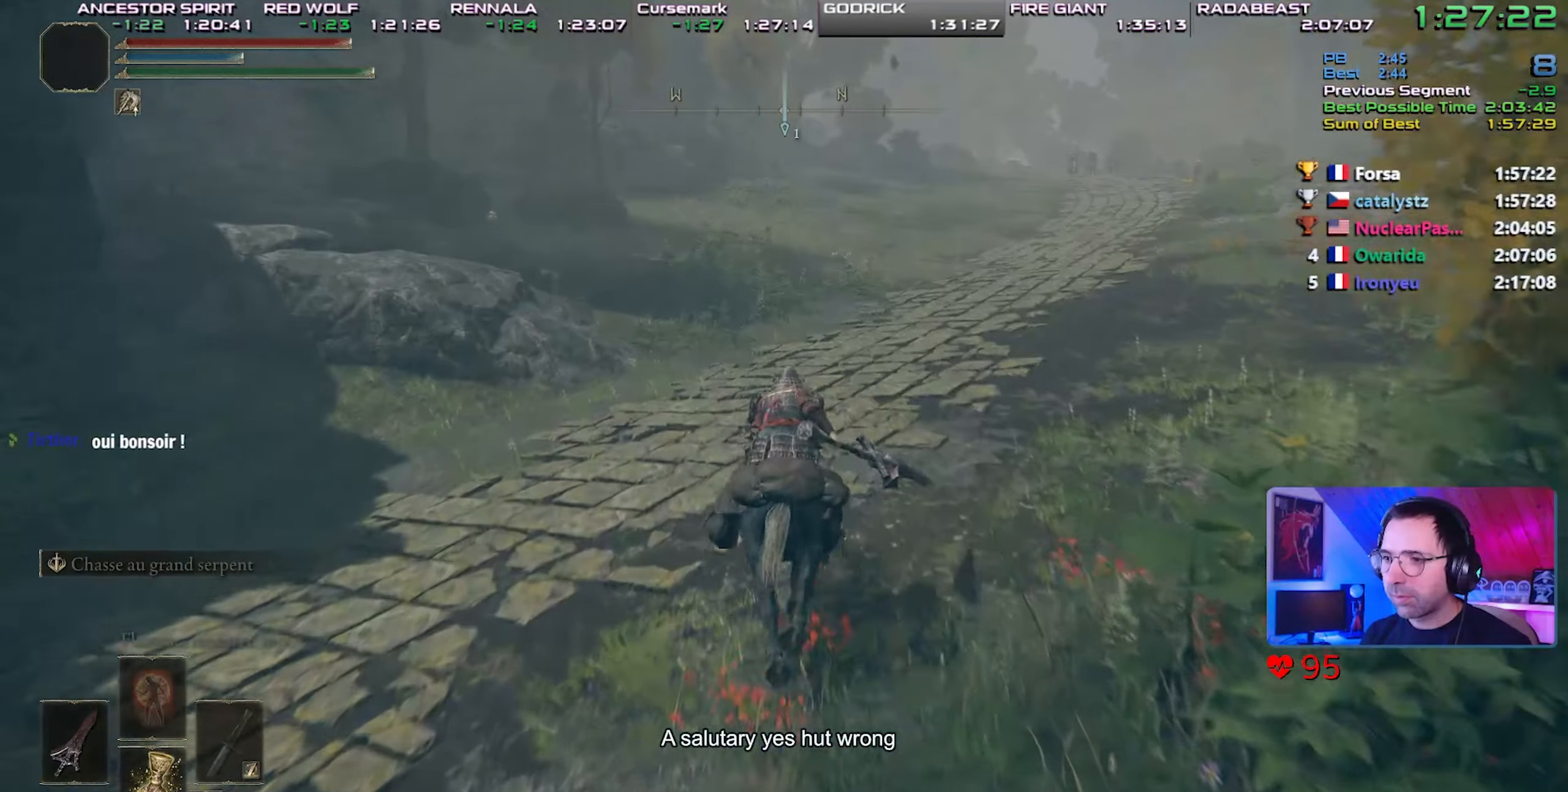
Gameplay with a controller (PlayStation layout); each line is a JSON object with the inputs held at the frame after it. "events" lists button and stick changes between this image and that frame as [ms after this image, input, new state], when the widget could be followed in between. Not read: L3 START.
{"buttons": [], "left_stick": "center", "right_stick": "center", "events": [[233, "right_stick", "down"], [300, "right_stick", "center"]]}
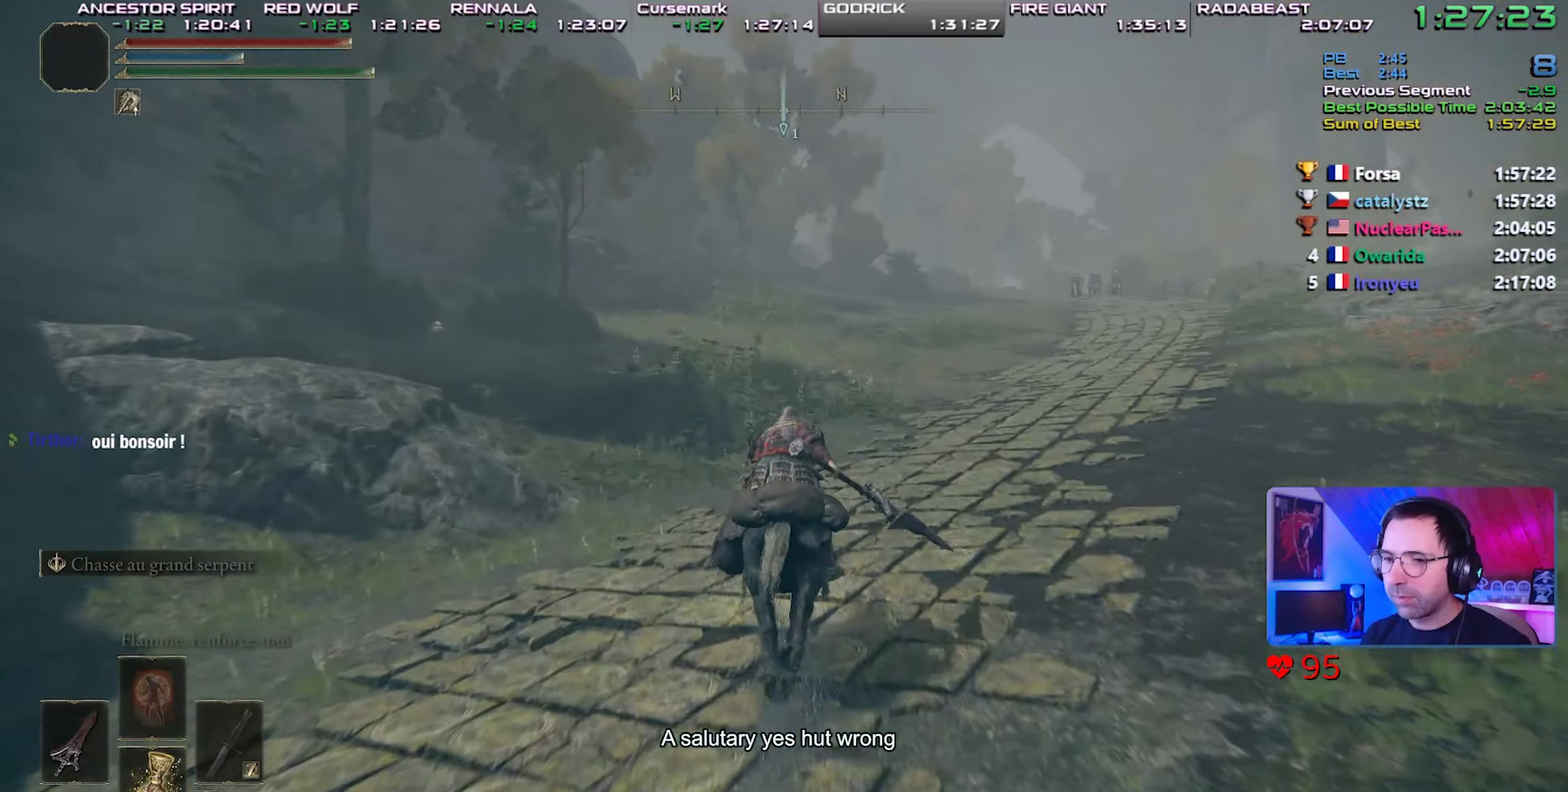
{"buttons": [], "left_stick": "center", "right_stick": "center", "events": [[33, "CIRCLE", "down"], [150, "CIRCLE", "up"]]}
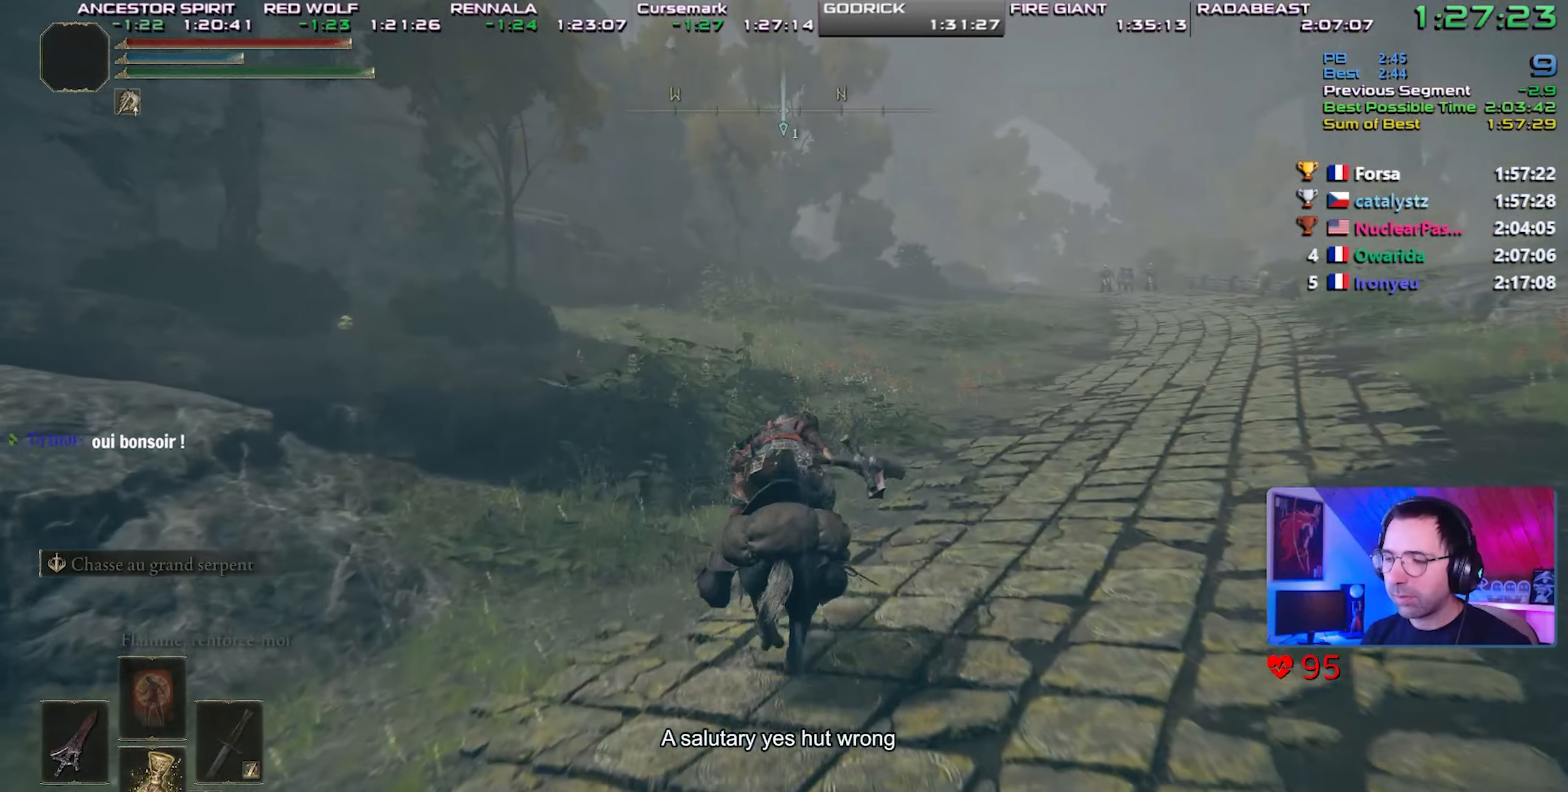
{"buttons": [], "left_stick": "center", "right_stick": "center", "events": []}
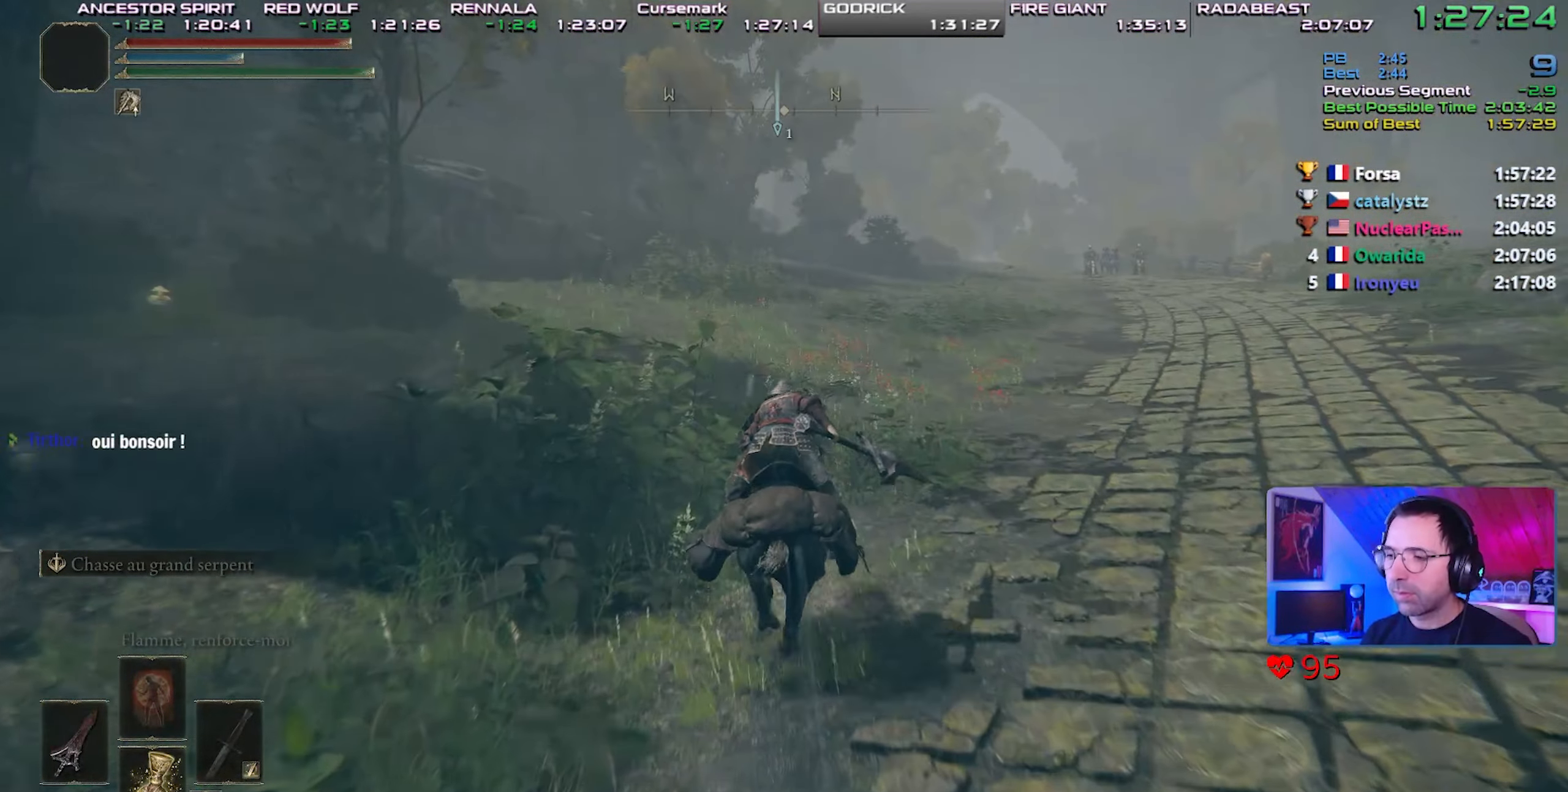
{"buttons": [], "left_stick": "center", "right_stick": "center", "events": []}
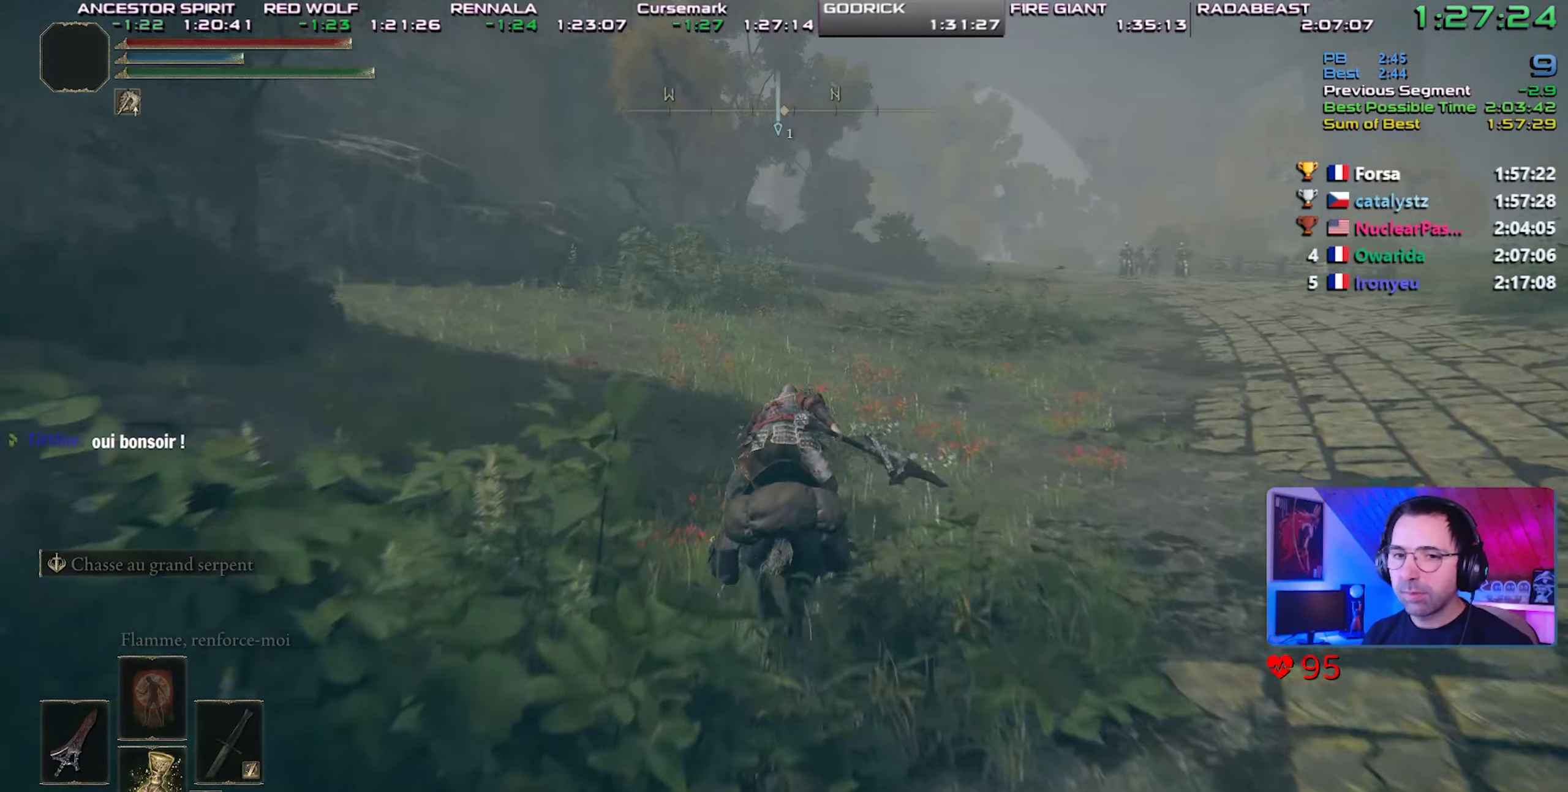
{"buttons": [], "left_stick": "center", "right_stick": "center", "events": [[233, "CIRCLE", "down"], [350, "CIRCLE", "up"]]}
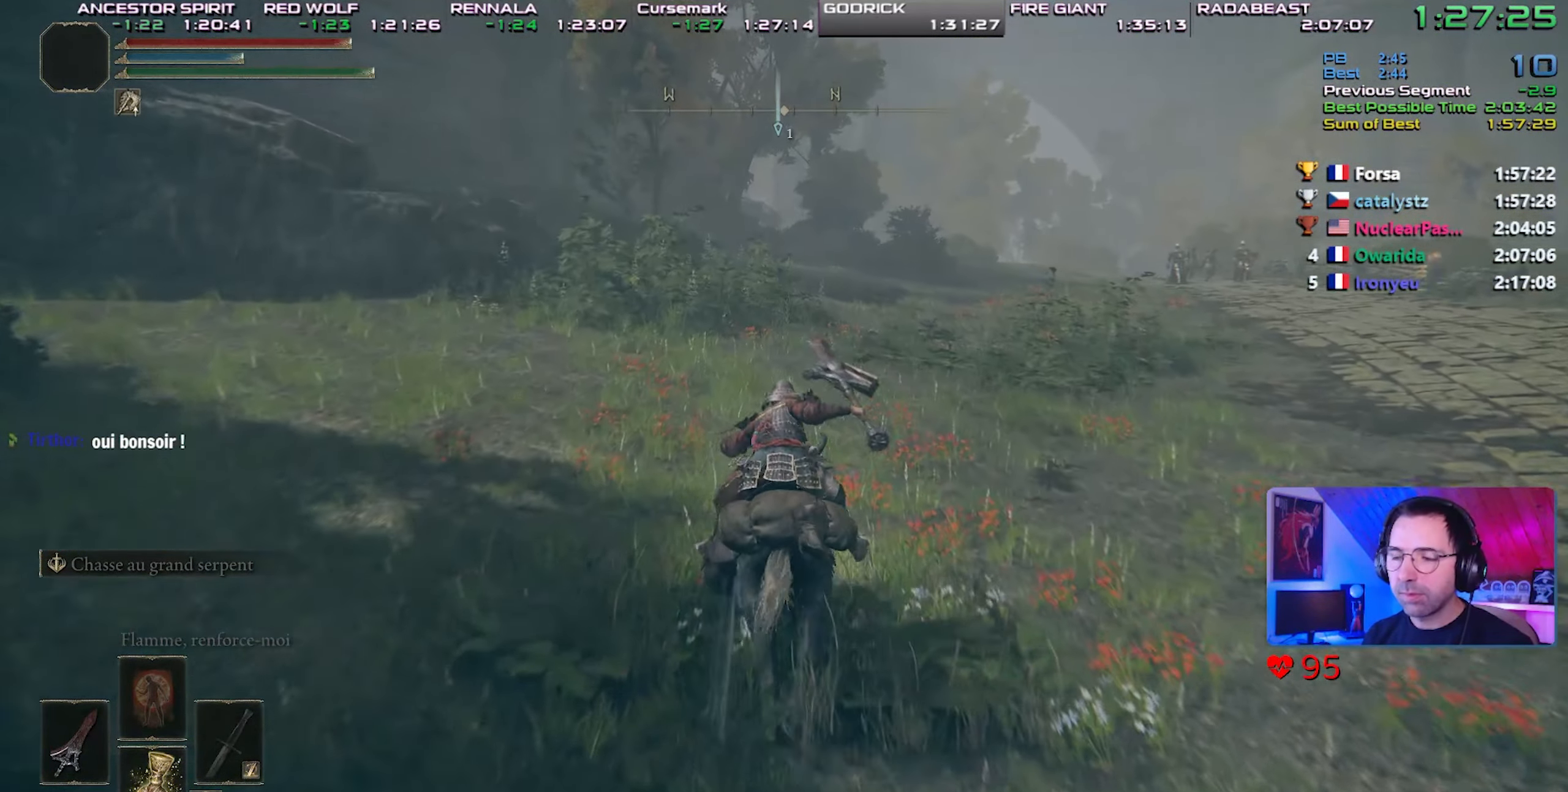
{"buttons": [], "left_stick": "center", "right_stick": "center", "events": []}
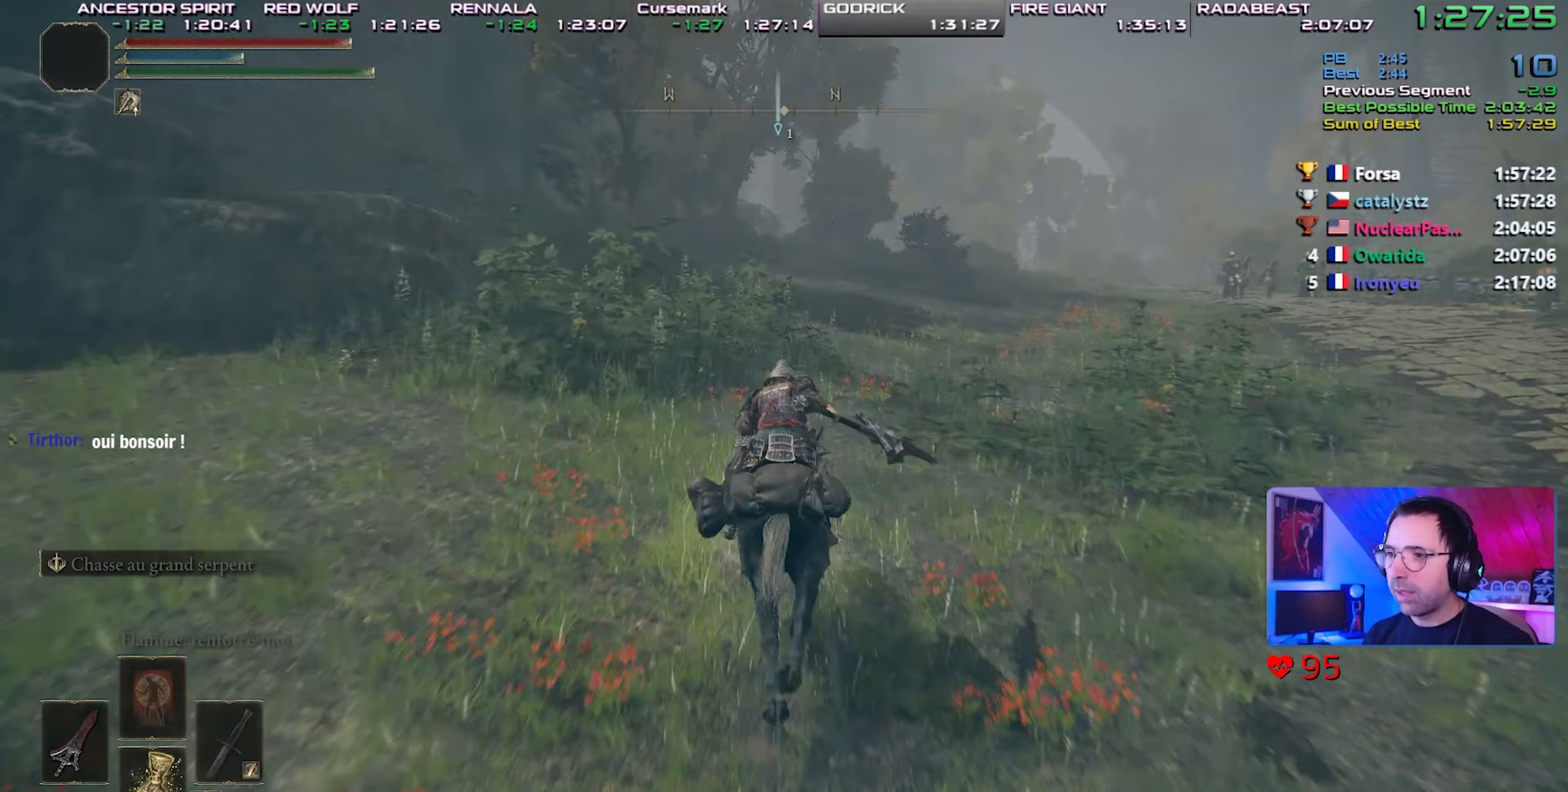
{"buttons": [], "left_stick": "center", "right_stick": "center", "events": []}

══════════════════════════════

### ASSIGNMENT
Report all lines in the records that include the string "down".

### RESPONSE
{"buttons": [], "left_stick": "center", "right_stick": "center", "events": [[233, "right_stick", "down"], [300, "right_stick", "center"]]}
{"buttons": [], "left_stick": "center", "right_stick": "center", "events": [[33, "CIRCLE", "down"], [150, "CIRCLE", "up"]]}
{"buttons": [], "left_stick": "center", "right_stick": "center", "events": [[233, "CIRCLE", "down"], [350, "CIRCLE", "up"]]}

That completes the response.